His work has been quoted or mentioned in The New York Times, The Wall Street Journal, Los Angeles Times, The Washington Post, NBC News, Time, The New Yorker, HuffPost USA Today, Business Insider, Yahoo, AOL, MarketWatch, The Atlantic, Bloomberg, New York Post, Chicago Tribune, Forbes, The Guardian and many other major publications. McIntyre has been a guest on CNBC, the BBC and television and radio stations across the country.

A magna cum laude graduate of Harvard College, McIntyre also was president of The Harvard Advocate. Founded in 1866, the Advocate is the oldest college publication in the United States.

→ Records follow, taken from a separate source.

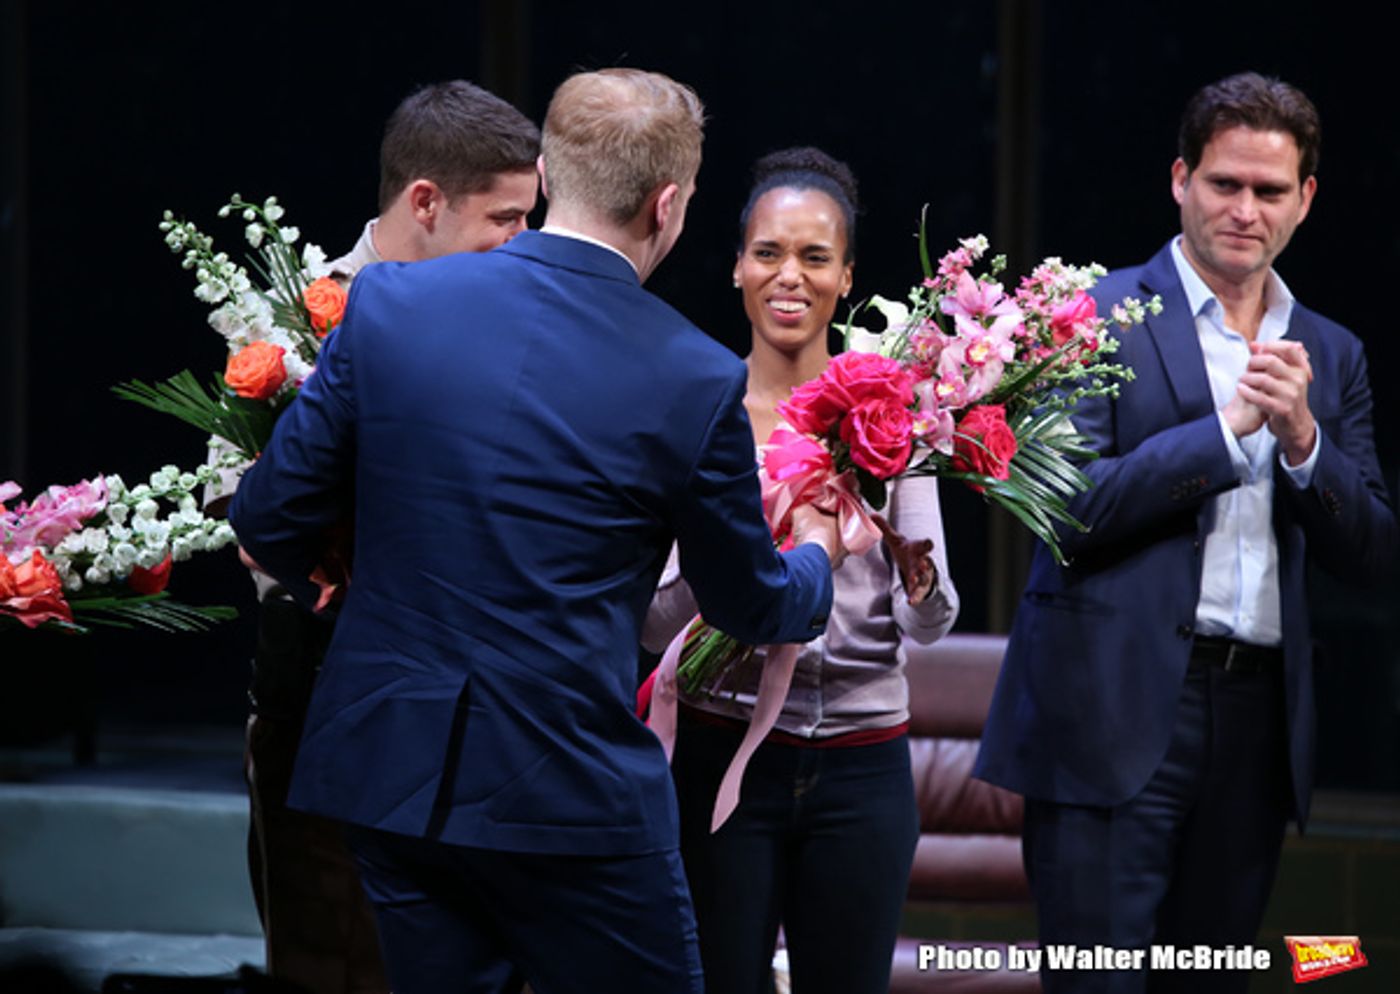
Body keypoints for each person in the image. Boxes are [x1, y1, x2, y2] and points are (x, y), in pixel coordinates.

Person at [229, 68, 843, 994]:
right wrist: (819, 558)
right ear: (668, 205)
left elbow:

TheStreet.com, Comps.com and Edgar Online are some of the public companies for which McIntyre served on the board of directors. He was a Vicinity Corporation board member when the company was sold to Microsoft in 2002. He served on the audit committees of some of these companies.

McIntyre has been the CEO of FutureSource, a provider of trading terminals and news to commodities and futures traders. He was president of Switchboard, the online phone directory company. He served as chairman and CEO of On2 Technologies, the video compression company that provided video compression software for Adobe’s Flash. Google bought On2 in 2009.